Bir Müslüm Gürses Vardı
Bir Müslüm Gürses vardı…
Evladı olmadan binlerce evladı olan,
Hiç kimsenin umudu kalmadığında,
bir şarkısıyla milyonların kalbine dokunan.
Bir Müslüm Gürses vardı…
Çocuk yaşlarda bizlere ilham olan,
Hayatın acısını ezbere bilen,
ama acıya yenilmeyen bir yürekti o.
Kaderle cebelleşen bir adamdı.
Yoksulluğun ortasında büyüdü,
ama yüreği krallar kadar asildi.
Sesi yaraydı,
yarasına şarkı yapan bir ustaydı.
Bir gün mikrofonu eline aldı,
ve o günden sonra artık kimse
“dert” kelimesini ondan bağımsız söyleyemedi.
Her notasında bir isyan,
her sözünde bir dua gizliydi.
Sahnede bir kral gibi dururdu,
ama gözlerinde hep bir yetim çocuğun mahzunluğu…

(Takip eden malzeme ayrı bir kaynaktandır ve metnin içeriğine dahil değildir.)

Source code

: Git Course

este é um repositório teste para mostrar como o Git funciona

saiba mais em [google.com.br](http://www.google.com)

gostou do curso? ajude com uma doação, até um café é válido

Dünya ona çok şey borçluydu,
çünkü o, yıkılmış adamların son sığınağıydı.
“Bir teselli ver” derken hepimize teselli verdi,
ama kendine hiç bulamadı.
Ne ün, ne para, ne şöhret —
hiçbiri onun kalbindeki yarayı kapatamadı.
Bir Müslüm Gürses vardı…
Arabeskin adı, acının sesi,
yoksulların dostu, mazlumun yoldaşıydı.
Şimdi yok,
ama her dumanlı gecede,
bir sigaranın ucunda hâlâ onun sesi yankılanıyor:
“Sevda yüklü kervan geçti bu yoldan…”
Bir Müslüm Gürses vardı…
Ve o, bir daha gelmeyecek bir devirdi.
Çünkü Müslüm Baba yalnızca bir sanatçı değildi,
bir halkın kalbinde yaşayan bir efsaneydi.